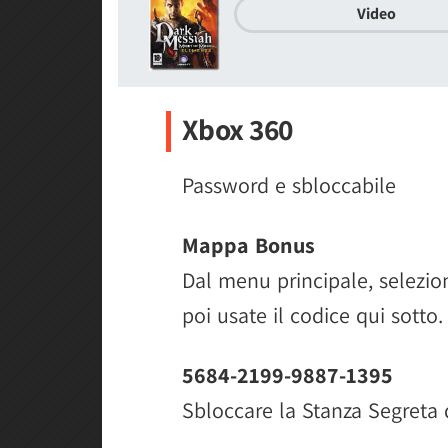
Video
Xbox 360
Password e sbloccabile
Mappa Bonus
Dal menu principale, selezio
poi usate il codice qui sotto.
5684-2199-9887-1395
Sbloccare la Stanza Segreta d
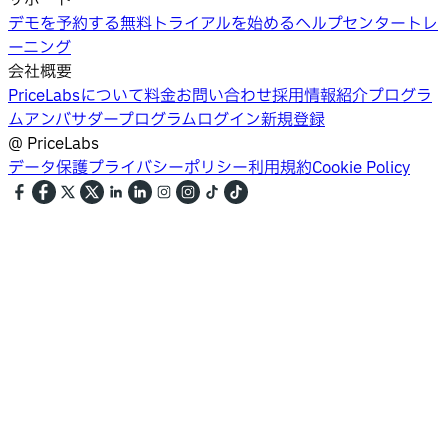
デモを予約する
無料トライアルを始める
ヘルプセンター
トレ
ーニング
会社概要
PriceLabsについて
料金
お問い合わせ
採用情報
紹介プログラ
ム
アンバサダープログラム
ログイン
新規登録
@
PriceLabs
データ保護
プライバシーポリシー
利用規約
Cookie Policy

---

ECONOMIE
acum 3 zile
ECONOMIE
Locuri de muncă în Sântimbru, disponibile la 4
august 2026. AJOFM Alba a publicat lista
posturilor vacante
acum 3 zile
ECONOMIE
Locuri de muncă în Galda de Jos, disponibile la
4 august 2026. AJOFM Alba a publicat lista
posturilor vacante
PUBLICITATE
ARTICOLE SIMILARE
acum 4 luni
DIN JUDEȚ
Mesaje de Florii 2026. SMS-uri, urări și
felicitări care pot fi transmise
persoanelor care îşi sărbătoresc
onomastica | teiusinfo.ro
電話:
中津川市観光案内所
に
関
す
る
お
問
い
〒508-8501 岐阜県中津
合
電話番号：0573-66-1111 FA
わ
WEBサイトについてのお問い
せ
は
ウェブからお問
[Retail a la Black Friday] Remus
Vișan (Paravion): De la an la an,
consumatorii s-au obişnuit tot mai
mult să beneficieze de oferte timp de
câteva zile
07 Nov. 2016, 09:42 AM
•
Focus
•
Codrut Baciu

--

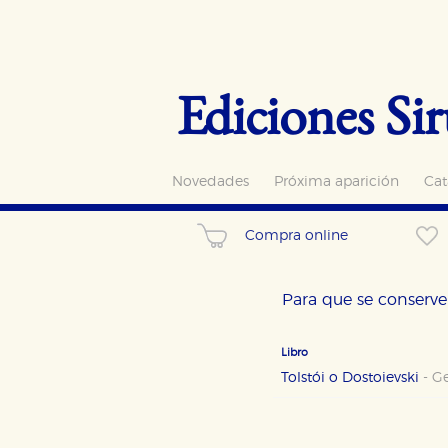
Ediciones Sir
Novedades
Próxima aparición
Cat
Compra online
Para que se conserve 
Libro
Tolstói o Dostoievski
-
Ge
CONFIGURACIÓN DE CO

- Directive
Turn the lines that open with the one containing "Ediciones Sir" and close with the one containing "CONFIGURACIÓN DE CO" into a numbered list, skipping any blank lines.

- Answer to this exercise
1. Ediciones Sir
2. Novedades
3. Próxima aparición
4. Cat
5. Compra online
6. Para que se conserve 
7. Libro
8. Tolstói o Dostoievski
9. -
10. Ge
11. CONFIGURACIÓN DE CO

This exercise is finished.